Looking through the ETFs, the top exposures scream “I like big chips and I cannot lie”: NVIDIA, Apple, TSMC, Microsoft, ASML, Amazon, Alphabet, Samsung, Broadcom. Basically a who’s who of global megacap tech and semi royalty. And that’s with only 27% of holdings visible via top 10 lists, so the real overlap is probably chunkier than it looks. This isn’t three separate meals; it’s three plates of the same buffet. Hidden concentration means when big tech sneezes, your whole portfolio catches pneumonia. Takeaway: diversification across tickers is not the same as diversification across underlying businesses.
Factor exposure: strong momentum (59%) and a size tilt (20%), with low overall signal coverage. Factor exposure is basically checking what hidden personality traits your portfolio has — speed, stability, cheapness, etc. You’ve clearly leaned into momentum: buying what’s been winning. That works great until the music stops, then momentum flips from “genius” to “faceplant” very fast. The size tilt hints at some leaning away from only the absolute largest names, but nothing extreme. Missing pieces: no clear lean into value, quality, or low volatility — so you’re chasing what’s hot without much built-in safety net. Gas pedal, minimal seatbelt.

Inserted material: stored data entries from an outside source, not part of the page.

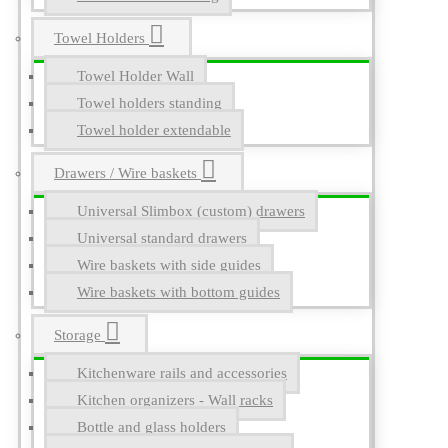
Towel Holders
Towel Holder Wall
Towel holders standing
Towel holder extendable
Drawers / Wire baskets
Universal Slimbox (custom) drawers
Universal standard drawers
Wire baskets with side guides
Wire baskets with bottom guides
Storage
Kitchenware rails and accessories
Kitchen organizers - Wall racks
Bottle and glass holders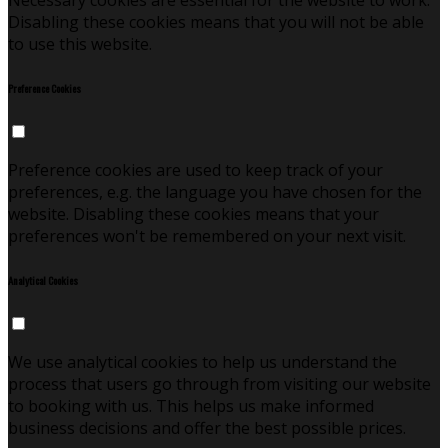
Necessary cookies are essential for the website to work.
Disabling these cookies means that you will not be able
to use this website.
Preference Cookies
Preference cookies are used to keep track of your
preferences, e.g. the language you have chosen for the
website. Disabling these cookies means that your
preferences won't be remembered on your next visit.
Analytical Cookies
We use analytical cookies to help us understand the
process that users go through from visiting our website
to booking with us. This helps us make informed
business decisions and offer the best possible prices.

Risk contribution is the “who’s actually causing the mood swings” metric, and here it’s brutally simple: North America ETF ~41%, Europe ETF ~39%, EM ETF ~20%. The risk-to-weight ratios all sit around 1, so nothing is secretly blowing up the volatility behind your back. Each position is pretty much pulling risk in line with its size. That’s surprisingly tidy and about as boring as risk structures get. The flip side: any change in these weights will directly change your ride quality — no hidden diversifiers bailing you out. Takeaway: if someday you want less drama, you’ll need to touch the sliders, not pray.

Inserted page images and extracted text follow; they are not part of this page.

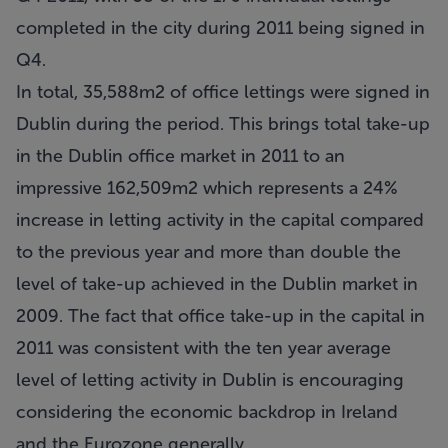
completed in the city during 2011 being signed in
Q4.
In total, 35,588m2 of office lettings were signed in
Dublin during the period. This brings total take-up
in the Dublin office market in 2011 to an
impressive 162,509m2 which represents a 24%
increase in letting activity in the capital compared
to the previous year and more than double the
level of take-up achieved in the Dublin market in
2009. The fact that office take-up in the capital in
2011 was consistent with the ten year average
level of letting activity in Dublin is encouraging
considering the economic backdrop in Ireland
and the Eurozone generally.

This chart shows the Efficient Frontier, calculated using your current assets with different allocation combinations. It highlights the best balance between risk and return based on historical data. "Efficient" portfolios maximize returns for a given risk or minimize risk for a given return. Portfolios below the curve are less efficient. This is informational and not a recommendation to buy or sell any assets.
On the risk–return chart, your portfolio sits on the efficient frontier, which is the nerdy term for “best possible deal between risk and return given these ingredients.” You’re not at the optimal point, though: there’s a higher Sharpe ratio combo (0.74 vs your 0.57) with slightly more risk but noticeably more expected return. Minimum variance is barely less risky than what you have now, so you’ve basically chosen “middle child” between calm and spicy. The comedic part: you could improve the trade-off just by reweighting these same three ETFs, no new toys needed. You’re efficient, just not trying your hardest.
Costs are almost suspiciously low. A total TER around 0.10% is basically the financial equivalent of shoplifting the index — you’re paying just enough to keep the lights on. For what you’re getting (global diversification, big liquid products), you’re not lighting money on fire for branding or ego. There’s really nothing to roast here besides the fact that, with so little fee drag, you can’t even blame costs if performance lags. Takeaway: fees are one of the few things investors can actually control, and here they’re nailed — either on purpose or by very lucky ETF clicking.